Malgré son illégalité constatée par le BIT, pourquoi l’UNTM réclame aujourd’hui sa relecture à la veille d’une grève? A travers la lettre que son Secrétaire général, Siaka Diakité a envoyée au Ministre de la Fonction Publique, de la Réforme de l’Etat et des relations avec les Institutions, la première centrale syndicale donne raison au gouvernement malien. En effet, Siaka Diakité rappelle : « Nous n’avons pas eu la chance de nous mettre d’accord à l’issue des négociations UNTM-Gouvernement-CNPM que nous avons conduites à leur terme le vendredi 22 juin 2007. C’est un épisode critique qui va sans doute nous inspirer ultérieurement.
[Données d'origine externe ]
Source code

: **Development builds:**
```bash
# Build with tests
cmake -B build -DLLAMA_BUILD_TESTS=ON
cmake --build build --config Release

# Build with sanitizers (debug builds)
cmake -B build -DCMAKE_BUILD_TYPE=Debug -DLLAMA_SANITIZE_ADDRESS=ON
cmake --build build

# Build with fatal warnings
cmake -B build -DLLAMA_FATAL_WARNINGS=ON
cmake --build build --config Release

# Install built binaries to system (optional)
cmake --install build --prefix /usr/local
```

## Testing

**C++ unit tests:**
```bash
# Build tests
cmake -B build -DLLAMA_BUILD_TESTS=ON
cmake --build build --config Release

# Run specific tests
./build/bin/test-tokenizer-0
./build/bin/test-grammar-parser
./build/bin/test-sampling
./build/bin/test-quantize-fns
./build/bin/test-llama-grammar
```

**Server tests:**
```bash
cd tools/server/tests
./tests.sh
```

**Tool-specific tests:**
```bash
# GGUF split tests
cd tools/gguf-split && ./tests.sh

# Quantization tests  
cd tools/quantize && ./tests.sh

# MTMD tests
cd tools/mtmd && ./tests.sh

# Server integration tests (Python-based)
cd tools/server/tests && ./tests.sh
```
Par ailleurs en cas de grève, un service minimum est toujours mis en application. Il nous revient que le Gouvernement veut mettre en application le Décret N° 90-562/P-RM du 22 Décembre 1990, que nous avons contesté et soumis à l’arbitrage du BIT. Malgré l’engagement du Gouvernement à relire son décret, nous sommes toujours au statut quo ante, après 17 ans.La convention 87 de l’OIT engage le Mali qui l’a ratifiée. Les conventions, les traités et les accords internationaux sont au-dessus de la législation nationale, dès lors qu’ils sont ratifiés par les pays. C’est pourquoi nous appelons nos militants et militantes à observer le service minimum prescrit par le comité d’experts de la liberté syndicale qui a listé les services essentiels aux secteurs suivants : le secteur hospitalier ; les services d’électricité, les services d’approvisionnement en eau ; les services téléphoniques et le contrôle du trafic aérien. Les fonctionnaires qui occupent des fonctions d’autorités aussi y sont astreints. »
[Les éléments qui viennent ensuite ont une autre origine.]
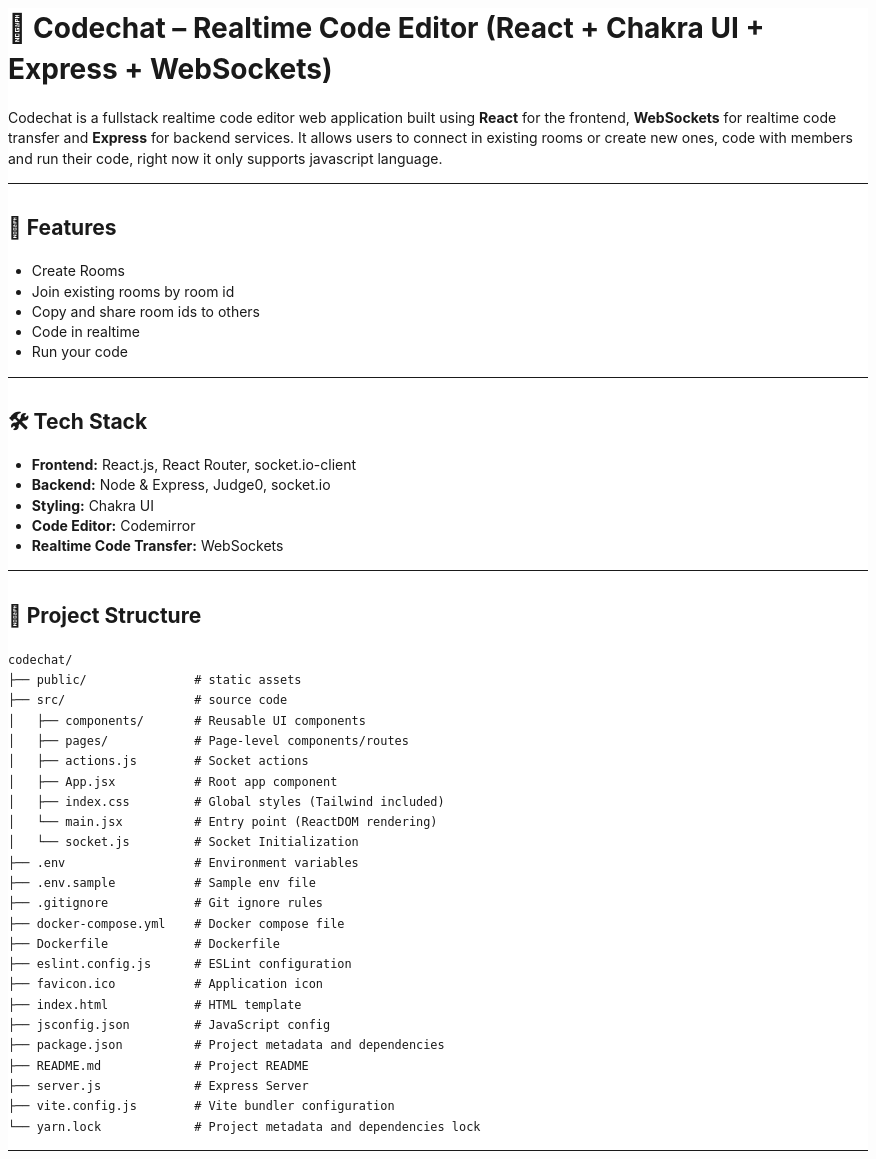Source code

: # 📝 Codechat – Realtime Code Editor (React + Chakra UI + Express + WebSockets)

Codechat is a fullstack realtime code editor web application built using **React** for the frontend, **WebSockets** for realtime code transfer and **Express** for backend services. It allows users to connect in existing rooms or create new ones, code with members and run their code, right now it only supports javascript language.

---

## 📱 Features

- Create Rooms
- Join existing rooms by room id
- Copy and share room ids to others
- Code in realtime
- Run your code

---

## 🛠️ Tech Stack

- **Frontend:** React.js, React Router, socket.io-client
- **Backend:** Node & Express, Judge0, socket.io
- **Styling:** Chakra UI
- **Code Editor:** Codemirror
- **Realtime Code Transfer:** WebSockets

---

## 📁 Project Structure

```
codechat/
├── public/               # static assets
├── src/                  # source code
│   ├── components/       # Reusable UI components
│   ├── pages/            # Page-level components/routes
│   ├── actions.js        # Socket actions
│   ├── App.jsx           # Root app component
│   ├── index.css         # Global styles (Tailwind included)
│   └── main.jsx          # Entry point (ReactDOM rendering)
│   └── socket.js         # Socket Initialization
├── .env                  # Environment variables
├── .env.sample           # Sample env file
├── .gitignore            # Git ignore rules
├── docker-compose.yml    # Docker compose file
├── Dockerfile            # Dockerfile
├── eslint.config.js      # ESLint configuration
├── favicon.ico           # Application icon
├── index.html            # HTML template
├── jsconfig.json         # JavaScript config
├── package.json          # Project metadata and dependencies
├── README.md             # Project README
├── server.js             # Express Server
├── vite.config.js        # Vite bundler configuration
└── yarn.lock             # Project metadata and dependencies lock

```

---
On constate ici que Siaka Diakité est d’accord l’application du décret N°90-562 quand il affirme que : « Les fonctionnaires qui occupent des fonctions d’autorités aussi y sont astreints » En clair tous les travailleurs qui occupent une portion de pouvoir (du premier responsable de service aux chefs de sections) devraient être au service durant les 2 jours de grève. Si toutes ces personnes se rendaient au travail, au moins leur secrétaire les assistera obligatoirement. Mieux si le gouvernement avait exigé l’application du contenu de la lettre de Siaka, l’UNTM allait crier à la violation de la loi.
Dans le jargon syndical, on dit que le secrétaire général de l’UNTM a créé ainsi les conditions nécessaires pour casser la grève sans pour autant le savoir. Il pouvait se limiter seulement aux secteurs énumérés. « Toutefois, les grévistes doivent prendre toutes mesures préventives pour la préservation des biens et des matériels des services publics et des entreprises. Ainsi, aurions-nous sans doute contribué à assurer le minimum de sécurité requis pendant la grève.
Comptant sur votre disponibilité habituelle, nous vous prions d’agréer, M. le Ministre, l’expression de notre considération distinguée», souligne, la première centrale syndicale. L’ampliation de la lettre datée du lundi est faite au premier Ministre, au Président du Conseil national du patronat du Mali, au BIT (Dakar), à l’OUSA, au CSI et à toutes les structures de l’UNTM pour information.